Davalı vekili; davacının iddialarının mesnetsiz olduğunu savunarak davanın reddini istemiştir.
Mahkemece, iddia, savunma, bilirkişi raporu ve tüm dosya kapsamına göre; davalı şirket tarafından üretimi ve tanıtımı yapılan “izoduo” isimli malzemenin, duvar yapmakta kullanılan malzeme olması nedeniyle tuğla olarak tanımlanmasında bir isabetsizlik bulunmadığı, bu malzemeyi satın alacak kimselerin ürün tercihine yönelik olarak tuğla ile mukayese yapılmasında da tuğlayı ve üreticileri kötüleyici bir anlam bulunmadığı, davacı tarafın ileri sürdüğü iddialara ilişkin bir kısım yayınların nerede ve nasıl yer aldığının somut olarak belgelendirilmediği ve bir kısım yayınların ise yıpratma, yanlış bilgilendirme, kötüleme amacı taşımadığı, bu nedenle davalı eyleminin haksız rekabet olarak nitelendirilmeyeceği gerekçesiyle davanın reddine karar verilmiştir.

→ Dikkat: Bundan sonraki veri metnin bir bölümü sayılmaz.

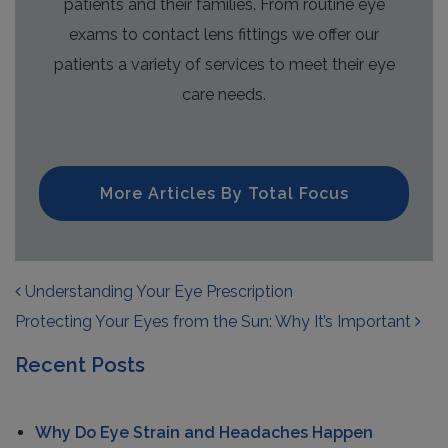
patients and their families. From routine eye
exams to contact lens fittings we offer our
patients a variety of services to meet their eye
care needs.
More Articles By Total Focus
POST NAVIGATION
Understanding Your Eye Prescription
Protecting Your Eyes from the Sun: Why It’s Important
Recent Posts
Why Do Eye Strain and Headaches Happen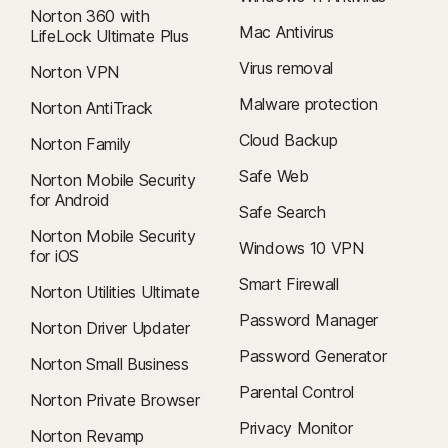
Norton 360 with
Mac Antivirus
LifeLock Ultimate Plus
Virus removal
Norton VPN
Malware protection
Norton AntiTrack
Cloud Backup
Norton Family
Safe Web
Norton Mobile Security
for Android
Safe Search
Norton Mobile Security
Windows 10 VPN
for iOS
Smart Firewall
Norton Utilities Ultimate
Password Manager
Norton Driver Updater
Password Generator
Norton Small Business
Parental Control
Norton Private Browser
Privacy Monitor
Norton Revamp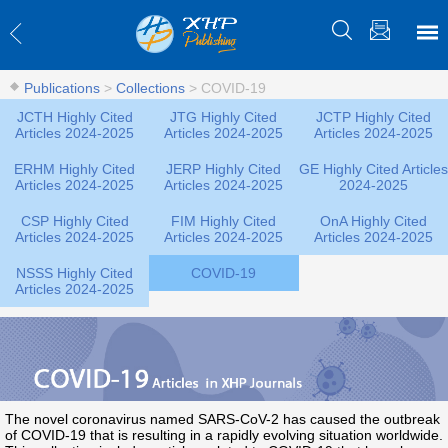
Publications
>
Collections
>
COVID-19
JCTH Highly Cited
JTG Highly Cited
JCTP Highly Cited
Articles 2024-2025
Articles 2024-2025
Articles 2024-2025
ERHM Highly Cited
JERP Highly Cited
GE Highly Cited Articles
Articles 2024-2025
Articles 2024-2025
2024-2025
CSP Highly Cited
FIM Highly Cited
OnA Highly Cited
Articles 2024-2025
Articles 2024-2025
Articles 2024-2025
NSSS Highly Cited
COVID-19
Articles 2024-2025
The novel coronavirus named SARS-CoV-2 has caused the outbreak
of COVID-19 that is resulting in a rapidly evolving situation worldwide.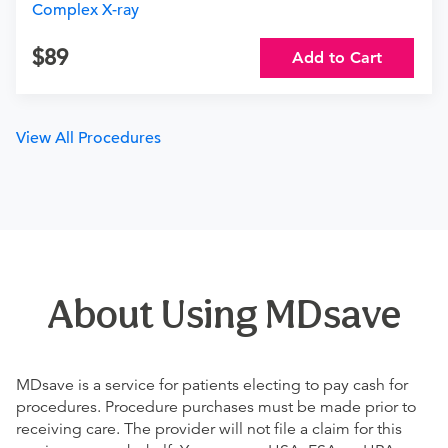
Complex X-ray
89
Add to Cart
View All Procedures
About Using MDsave
MDsave is a service for patients electing to pay cash for
procedures. Procedure purchases must be made prior to
receiving care. The provider will not file a claim for this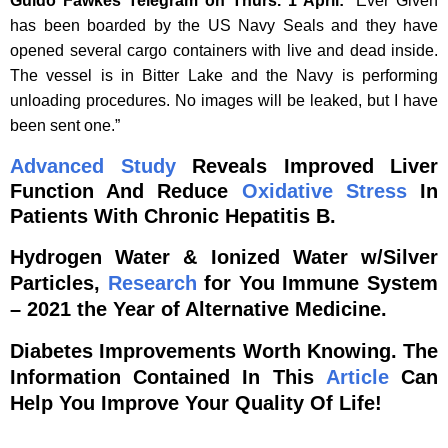
Guido Fawkes Telegram on Thurs. 1 April:
“Ever Given
has been boarded by the US Navy Seals and they have
opened several cargo containers with live and dead inside.
The vessel is in Bitter Lake and the Navy is performing
unloading procedures. No images will be leaked, but I have
been sent one.”
Advanced
Study
Reveals Improved Liver
Function And Reduce
Oxidative Stress
In
Patients With Chronic Hepatitis B.
Hydrogen Water & Ionized Water w/Silver
Particles,
Research
for You Immune System
– 2021 the Year of Alternative Medicine.
Diabetes Improvements Worth Knowing. The
Information Contained In This
Article
Can
Help You Improve Your Quality Of Life!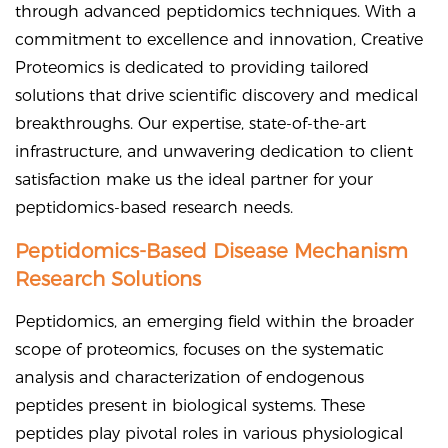
through advanced peptidomics techniques. With a
commitment to excellence and innovation, Creative
Proteomics is dedicated to providing tailored
solutions that drive scientific discovery and medical
breakthroughs. Our expertise, state-of-the-art
infrastructure, and unwavering dedication to client
satisfaction make us the ideal partner for your
peptidomics-based research needs.
Peptidomics-Based Disease Mechanism
Research Solutions
Peptidomics, an emerging field within the broader
scope of proteomics, focuses on the systematic
analysis and characterization of endogenous
peptides present in biological systems. These
peptides play pivotal roles in various physiological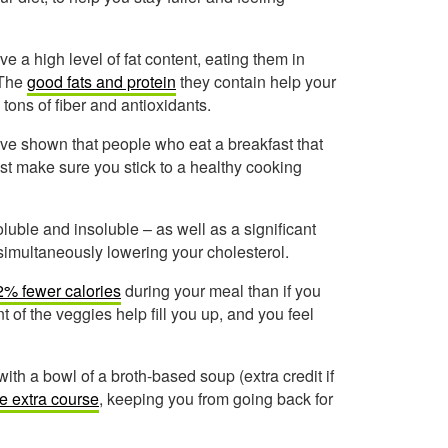
 a high level of fat content, eating them in
 The
good fats and protein
they contain help your
tons of fiber and antioxidants.
ve shown that people who eat a breakfast that
st make sure you stick to a healthy cooking
luble and insoluble – as well as a significant
 simultaneously lowering your cholesterol.
2% fewer calories
during your meal than if you
 of the veggies help fill you up, and you feel
with a bowl of a broth-based soup (extra credit if
ie extra course
, keeping you from going back for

Kararı, davacı vekili temyiz etmiştir.
1- Dava dosyası içerisindeki bilgi ve belgelere, mahkeme kararının gerekçesinde dayanılan delillerin tartışılıp, değerlendirilmesinde usul ve yasaya aykırı bir yön bulunmamasına göre davacı vekilinin aşağıdaki bendin kapsamı dışında kalan sair temyiz itirazları yerinde değildir.
2- Dava, haksız rekabetin tespiti, men"i ve sonuçlarının ortadan kaldırılması ile manevi tazminat istemine ilişkin olup, mahkemece, yazılı gerekçeyle davanın reddine karar verilmiştir. Ancak, uyuşmazlık konusu haberin davalı şirkete ait web sitesinde yayınlandığı ve bu yolla umumun erişimine açık bulunduğu ve özellikle söz konusu haberin başlığında yer alan “Tuğla ve Mantolamayı bitiren buluş!” ibaresinin başlı başına haksız rekabet oluşturduğunun kabulü gerekir. Yine mahkemece görüşüne başvurulan bilirkişi heyetince söz konusu haberde geçen, davalının kendi ürününün tuğlaya nazaran daha çevre dostu olduğu yolundaki beyanları ile davalının kendi ürününde kırmızı tuğlada olduğu gibi birinci sınıf tarım toprağı kullanmadığı ve bütün tuğla fabrikalarının domates, biber ve sebzelerin üretildiği kırmızı toprağı alıp kullandığı, şeklindeki beyanlarının haksız rekabet oluşturacağı belirtilmiştir. Bu durumda, mahkemece, 6102 sayılı TTK’nın 55. maddesi gereğince davalı eyleminin haksız yere incitici beyan niteliğinde olduğu halde, söz konusu haberin haksız rekabet oluşturmayacağından bahisle davanın reddi doğru görülmemiş, kararın bozulmasına karar vermek gerekmiştir.
SONUÇ: Yukarıda (1) numaralı bentte açıklanan nedenle davacı vekilinin sair temyiz itirazlarının REDDİNE, (2) numaralı bentte açıklanan nedenlerle davacı vekilinin temyiz itirazlarının kabulü ile kararın davacı yararına BOZULMASINA, ödediği temyiz peşin harcın isteği halinde temyiz edene iadesine, 21/03/2016 tarihinde oybirliğiyle karar verildi.